───── DATA FOR REVIEW
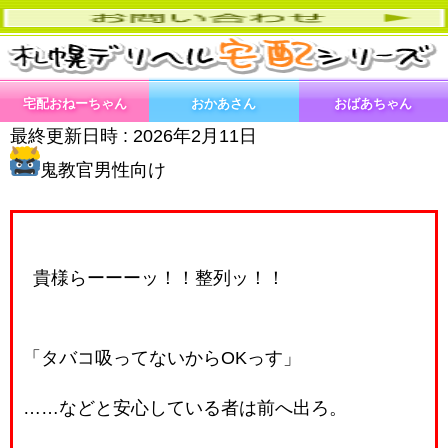
宅配おねーちゃん
おかあさん
おばあちゃん
最終更新日時 :
2026年2月11日
鬼教官男性向け
貴様らーーーッ！！整列ッ！！
「タバコ吸ってないからOKっす」
……などと安心している者は前へ出ろ。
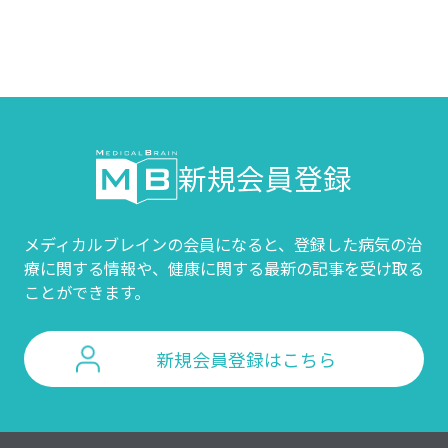
新規会員登録
メディカルブレインの会員になると、登録した病気の治
療に関する情報や、
健康に関する最新の記事を受け取る
ことができます。
新規会員登録はこちら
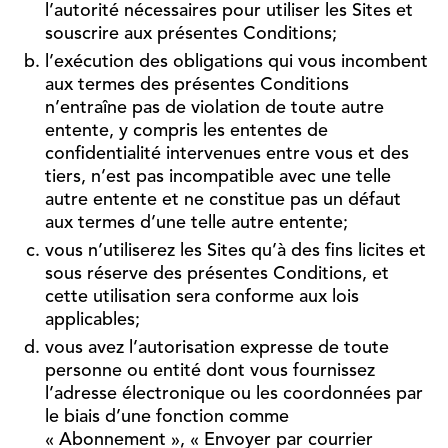
l’autorité nécessaires pour utiliser les Sites et
souscrire aux présentes Conditions;
l’exécution des obligations qui vous incombent
aux termes des présentes Conditions
n’entraîne pas de violation de toute autre
entente, y compris les ententes de
confidentialité intervenues entre vous et des
tiers, n’est pas incompatible avec une telle
autre entente et ne constitue pas un défaut
aux termes d’une telle autre entente;
vous n’utiliserez les Sites qu’à des fins licites et
sous réserve des présentes Conditions, et
cette utilisation sera conforme aux lois
applicables;
vous avez l’autorisation expresse de toute
personne ou entité dont vous fournissez
l’adresse électronique ou les coordonnées par
le biais d’une fonction comme
« Abonnement », « Envoyer par courrier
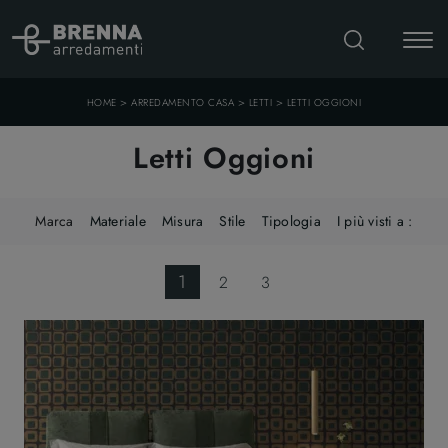
>
>
>
HOME
ARREDAMENTO CASA
LETTI
LETTI OGGIONI
Letti Oggioni
Marca
Materiale
Misura
Stile
Tipologia
I più visti a :
1
2
3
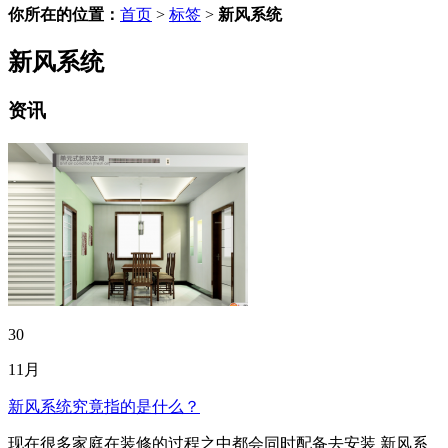
你所在的位置：
首页
>
标签
>
新风系统
新风系统
资讯
30
11月
新风系统究竟指的是什么？
现在很多家庭在装修的过程之中都会同时配备去安装 新风系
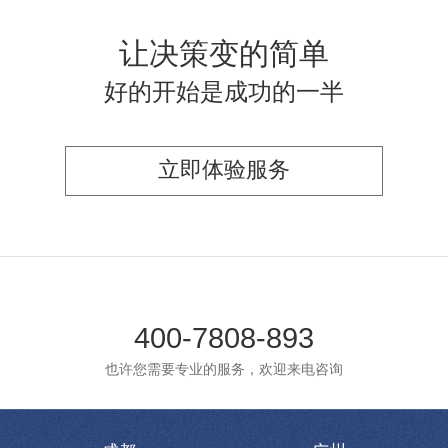
让决策变的简单
好的开始是成功的一半
立即体验服务
400-7808-893
也许您需要专业的服务，欢迎来电咨询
──────────
Reproduce all of the lines above word for word, leaving out every picture marker.

宅配おねーちゃん
おかあさん
おばあちゃん
最終更新日時 :
2026年2月11日
鬼教官男性向け
貴様らーーーッ！！整列ッ！！
「タバコ吸ってないからOKっす」
……などと安心している者は前へ出ろ。
新規会員登録
メディカルブレインの会員になると、登録した病気の治
療に関する情報や、
健康に関する最新の記事を受け取る
ことができます。
新規会員登録はこちら
l’autorité nécessaires pour utiliser les Sites et
souscrire aux présentes Conditions;
l’exécution des obligations qui vous incombent
aux termes des présentes Conditions
n’entraîne pas de violation de toute autre
entente, y compris les ententes de
confidentialité intervenues entre vous et des
tiers, n’est pas incompatible avec une telle
autre entente et ne constitue pas un défaut
aux termes d’une telle autre entente;
vous n’utiliserez les Sites qu’à des fins licites et
sous réserve des présentes Conditions, et
cette utilisation sera conforme aux lois
applicables;
vous avez l’autorisation expresse de toute
personne ou entité dont vous fournissez
l’adresse électronique ou les coordonnées par
le biais d’une fonction comme
« Abonnement », « Envoyer par courrier
>
>
>
HOME
ARREDAMENTO CASA
LETTI
LETTI OGGIONI
Letti Oggioni
Marca
Materiale
Misura
Stile
Tipologia
I più visti a :
1
2
3
你所在的位置：
首页
>
标签
>
新风系统
新风系统
资讯
30
11月
新风系统究竟指的是什么？
现在很多家庭在装修的过程之中都会同时配备去安装 新风系
让决策变的简单
好的开始是成功的一半
立即体验服务
400-7808-893
也许您需要专业的服务，欢迎来电咨询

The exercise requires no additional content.